▶ RECORDS FOR PROCESSING

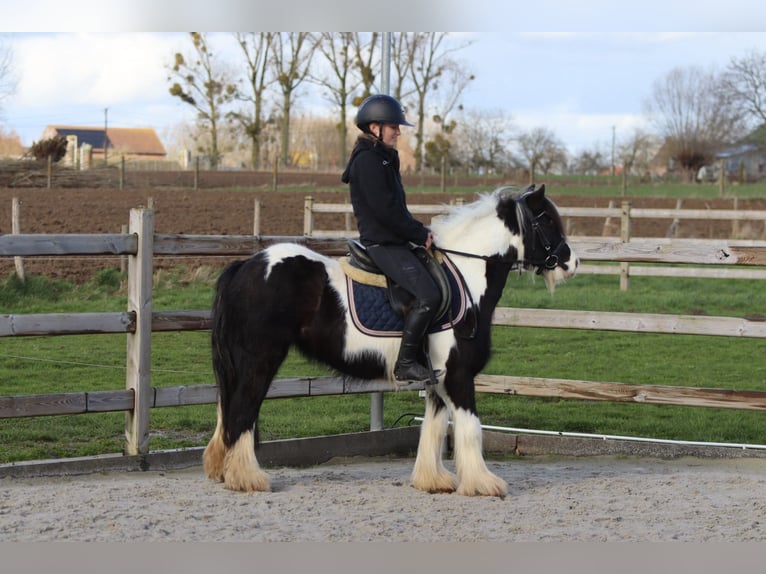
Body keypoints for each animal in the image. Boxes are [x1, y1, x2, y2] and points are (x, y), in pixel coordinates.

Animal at [203, 184, 578, 496]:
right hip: (259, 360)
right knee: (243, 411)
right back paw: (247, 478)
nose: (572, 262)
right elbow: (470, 426)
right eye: (545, 219)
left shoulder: (437, 377)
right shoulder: (458, 375)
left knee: (231, 410)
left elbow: (435, 427)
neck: (465, 277)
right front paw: (483, 483)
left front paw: (433, 480)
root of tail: (245, 267)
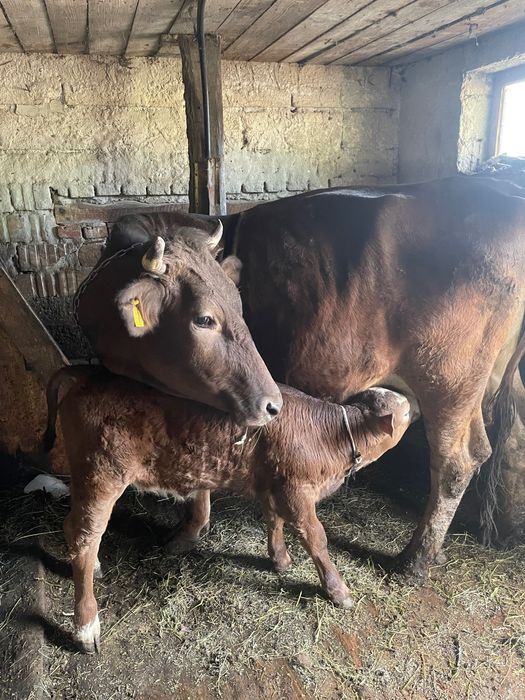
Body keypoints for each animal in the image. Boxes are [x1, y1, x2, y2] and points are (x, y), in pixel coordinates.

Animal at [44, 366, 415, 653]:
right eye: (407, 411)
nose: (418, 408)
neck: (331, 438)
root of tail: (88, 372)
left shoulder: (274, 484)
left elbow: (273, 521)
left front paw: (280, 560)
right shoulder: (296, 490)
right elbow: (316, 539)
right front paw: (338, 591)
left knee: (72, 527)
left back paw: (94, 569)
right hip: (103, 473)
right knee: (85, 535)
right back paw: (86, 626)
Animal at [76, 175, 525, 581]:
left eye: (236, 303)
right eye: (205, 317)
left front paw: (188, 531)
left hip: (448, 380)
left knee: (456, 462)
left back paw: (414, 561)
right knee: (506, 443)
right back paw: (496, 533)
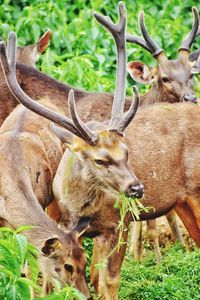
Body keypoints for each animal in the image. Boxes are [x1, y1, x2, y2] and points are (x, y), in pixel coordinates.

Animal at [1, 2, 200, 300]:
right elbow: (89, 278)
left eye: (127, 151)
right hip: (184, 201)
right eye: (99, 160)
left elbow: (108, 282)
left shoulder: (120, 222)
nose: (137, 188)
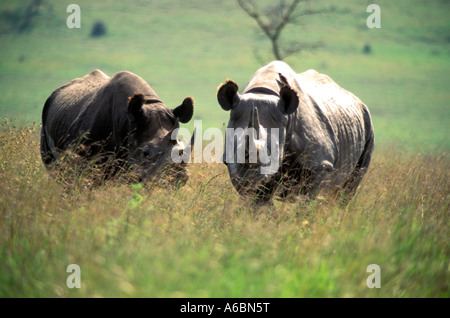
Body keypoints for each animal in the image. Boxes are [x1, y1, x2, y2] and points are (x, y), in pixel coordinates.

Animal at [216, 60, 374, 204]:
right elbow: (259, 202)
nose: (248, 180)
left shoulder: (320, 164)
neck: (263, 92)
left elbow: (307, 200)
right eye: (233, 147)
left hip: (367, 121)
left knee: (350, 185)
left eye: (272, 152)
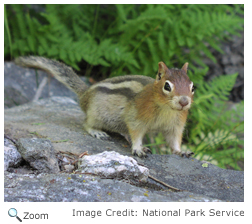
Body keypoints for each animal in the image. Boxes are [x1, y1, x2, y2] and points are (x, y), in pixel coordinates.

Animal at [14, 56, 195, 158]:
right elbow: (136, 133)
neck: (167, 109)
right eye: (167, 86)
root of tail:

▶ WORK TASK
Return all of the entries word for word, but omit the pictures.

▶ TASK ANSWER
Body keypoints for each animal in the image. Boxes are [x1, y1, x2, y2] and points are (x, y), in pixel coordinates.

Animal at [203, 184, 578, 496]:
right hip: (259, 360)
right knee: (243, 411)
right back paw: (247, 478)
nose: (572, 262)
right elbow: (470, 426)
right eye: (545, 219)
left shoulder: (437, 377)
right shoulder: (458, 375)
left knee: (231, 410)
left elbow: (435, 427)
neck: (465, 277)
right front paw: (483, 483)
left front paw: (433, 480)
root of tail: (245, 267)
Body keypoints for each animal in the image. Boxes are [x1, y1, x2, y2] and points are (x, y), in pixel coordinates.

Animal at [44, 366, 415, 653]:
right eye: (407, 411)
nose: (418, 408)
neck: (331, 438)
root of tail: (88, 372)
left shoulder: (274, 484)
left elbow: (273, 521)
left front paw: (280, 560)
right shoulder: (296, 490)
right elbow: (316, 539)
right front paw: (338, 591)
left knee: (72, 527)
left back paw: (94, 569)
right hip: (103, 473)
right knee: (85, 535)
right back paw: (86, 626)
Animal at [76, 175, 525, 581]:
left eye: (236, 303)
right eye: (205, 317)
left front paw: (188, 531)
left hip: (448, 380)
left knee: (456, 462)
left back paw: (414, 561)
right knee: (506, 443)
right back paw: (496, 533)
Body keypoints for each animal in the image. Boxes are [x1, y1, x2, y2] and points are (x, y), in pixel coordinates.

Animal at [1, 2, 200, 300]:
right elbow: (89, 278)
left eye: (127, 151)
right hip: (184, 201)
right eye: (99, 160)
left elbow: (108, 282)
left shoulder: (120, 222)
nose: (137, 188)
Body keypoints for each animal in the image. Boxes are [x1, y1, x2, y2] and points are (x, y), in pixel coordinates.

Animal at [216, 60, 374, 204]:
right elbow: (259, 202)
nose: (248, 180)
left shoulder: (320, 164)
neck: (263, 92)
left elbow: (307, 200)
right eye: (233, 147)
left hip: (367, 121)
left knee: (350, 185)
left eye: (272, 152)
Body keypoints for each animal in the image. Boxes are [x1, y1, x2, y2] and points are (x, y), in pixel coordinates.

Animal at [14, 56, 195, 158]:
right elbow: (136, 133)
neck: (167, 109)
right eye: (167, 86)
root of tail:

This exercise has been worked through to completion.